そこにスケッチブックや絵の具を買いに、月に1度くらいの割合で、谷口大祐が現れる。どこからか流れてきた、林業に携わる谷口を、地元の人間は胡散臭そうに詮索する。里枝はそのねばりつくような煩わしさが、高校を卒業した後、この地を出ていきたかった最大の理由であったことを思い出す。
谷口の絵は、特別な才能を感じさせるものではないが、見た者に無垢で純真な思いを抱かせる。里枝は、家族との葛藤から家を捨てた過去を持つ谷口の切実さに惹かれ、再婚する。女の子が生まれ、これからも家族4人の生活が続くと思っていた矢先、谷口大祐は伐採現場の事故で、あっけなく死亡する。
短期間に身近な人間を3人も亡くし、心のバランスが崩れそうな里枝に追い打ちをかけるように、夫が谷口大祐ではないと判明する。どうしていいかわからず、離婚の調停を頼んだ弁護士に、自分の夫は一体誰だったのか調べてくれるよう依頼する。
在日3世で、高校生の時、日本に帰化した城戸章良は、里枝の依頼を受け、その解明に尋常ではないほどにのめり込む。東日本大震災後の差別意識やヘイトスピーチの沸騰に、城戸も存在の基底で脅かされていた。それは家庭への微妙な違和感となって、足場を揺さぶられている。妻も浮気をしているらしい。それでも5歳の息子の存在は、何物にも代えがたい。この至福を絶対に手放したくないと思う。2歳の息子を亡くした里枝の悲痛を思う。
谷口大祐は群馬の老舗旅館の次男で、理不尽に長男を尊重し、かわいがる両親との間に軋轢を抱え、生体肝移植の無言の強要をきっかけに家を捨てた。そして戸籍も捨て、別な男として生きていた。
「憎み続けるよりも、更に徹底した憎しみで、無関係になるという決断」をしていた。
城戸は、大祐の昔の恋人に、なぜそんなに大祐の人生にのめり込むのかと聞かれ、「他者の傷の物語に、これこそ自分だ!って感動することでしか慰められない孤独がある」と、答える。
* * * * *
課題の指示
本文によると、城戸章良が日本に帰化したのはいつか。

保存データ
* * * * *
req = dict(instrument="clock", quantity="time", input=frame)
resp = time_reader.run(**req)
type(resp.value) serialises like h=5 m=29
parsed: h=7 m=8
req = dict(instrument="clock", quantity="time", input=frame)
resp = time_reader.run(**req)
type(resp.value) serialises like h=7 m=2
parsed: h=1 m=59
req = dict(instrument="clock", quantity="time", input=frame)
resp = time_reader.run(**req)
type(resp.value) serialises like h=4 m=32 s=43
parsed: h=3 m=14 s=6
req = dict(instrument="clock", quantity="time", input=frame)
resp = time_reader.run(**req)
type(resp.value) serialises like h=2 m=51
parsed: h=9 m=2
* * * * *
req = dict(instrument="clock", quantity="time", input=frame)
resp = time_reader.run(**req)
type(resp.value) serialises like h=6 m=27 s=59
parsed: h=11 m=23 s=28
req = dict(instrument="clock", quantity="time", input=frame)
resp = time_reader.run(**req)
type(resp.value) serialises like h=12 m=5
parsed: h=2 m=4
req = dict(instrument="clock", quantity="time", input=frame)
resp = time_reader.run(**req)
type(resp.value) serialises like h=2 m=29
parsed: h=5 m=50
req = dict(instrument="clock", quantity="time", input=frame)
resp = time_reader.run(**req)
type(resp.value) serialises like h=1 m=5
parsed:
* * * * *
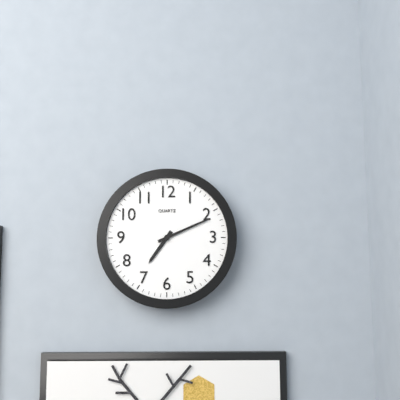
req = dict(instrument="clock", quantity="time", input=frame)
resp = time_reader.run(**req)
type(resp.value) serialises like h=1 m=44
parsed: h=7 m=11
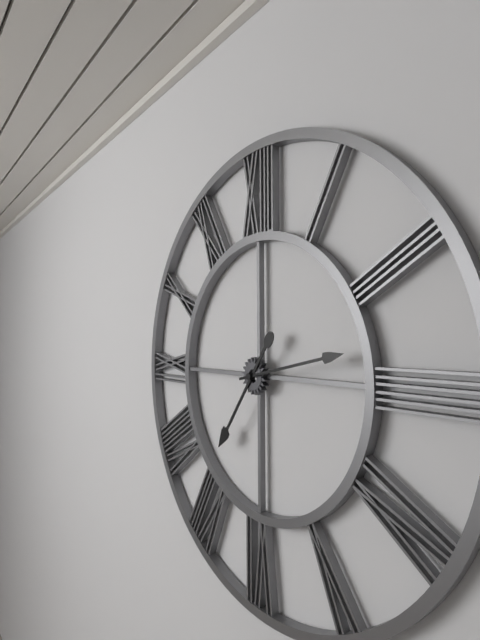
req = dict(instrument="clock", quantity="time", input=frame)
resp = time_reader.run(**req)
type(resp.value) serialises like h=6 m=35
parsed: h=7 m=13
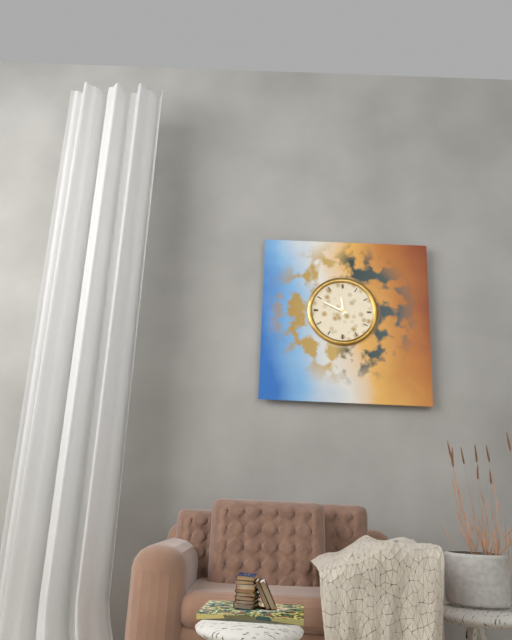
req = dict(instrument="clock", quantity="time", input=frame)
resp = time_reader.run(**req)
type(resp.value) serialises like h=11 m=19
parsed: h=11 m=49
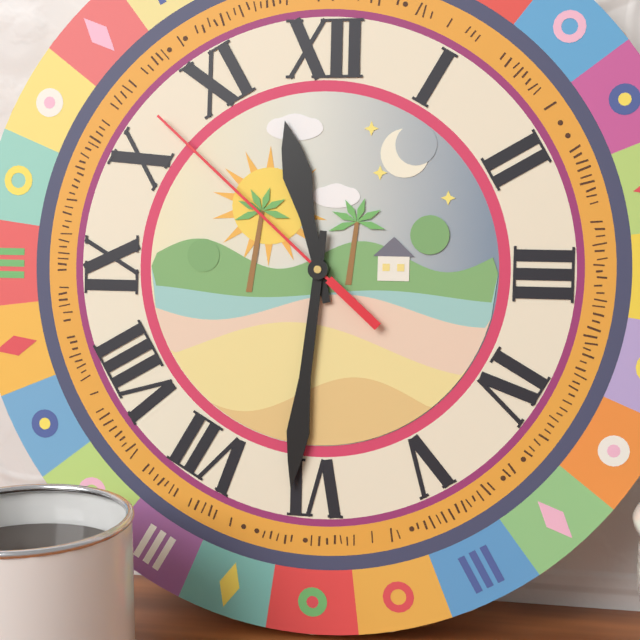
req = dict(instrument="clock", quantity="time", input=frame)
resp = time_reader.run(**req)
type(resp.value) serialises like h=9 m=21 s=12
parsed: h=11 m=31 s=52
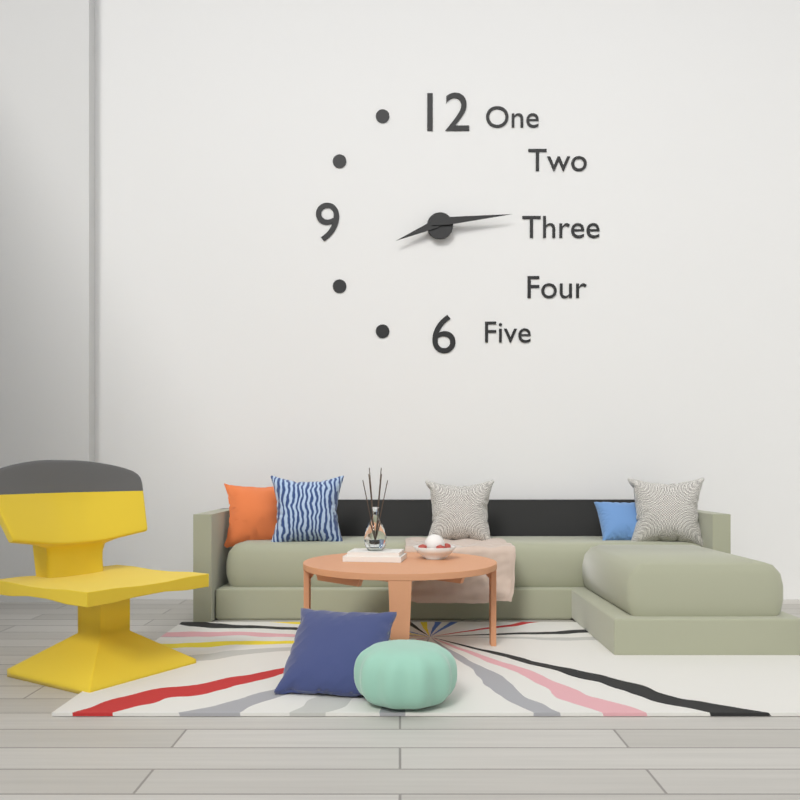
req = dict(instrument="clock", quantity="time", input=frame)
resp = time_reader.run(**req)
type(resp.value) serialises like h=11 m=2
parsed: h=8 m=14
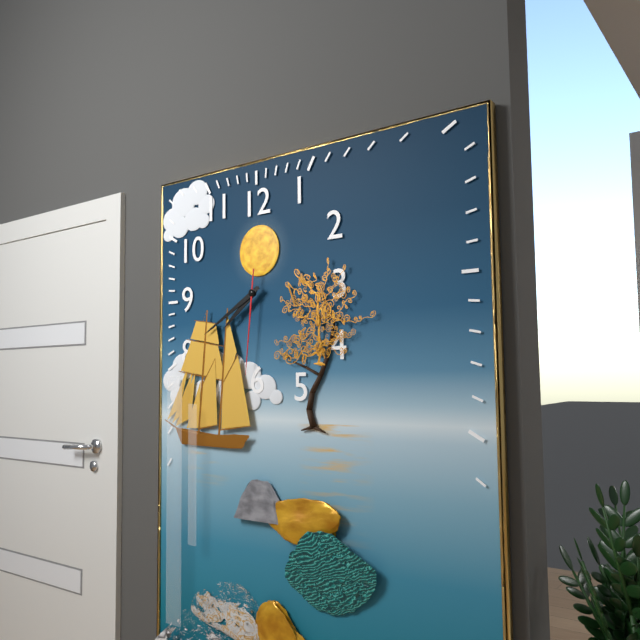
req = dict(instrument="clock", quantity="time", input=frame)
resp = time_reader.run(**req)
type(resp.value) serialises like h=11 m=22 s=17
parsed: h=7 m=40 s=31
* * * * *
解答例
高校生の時である。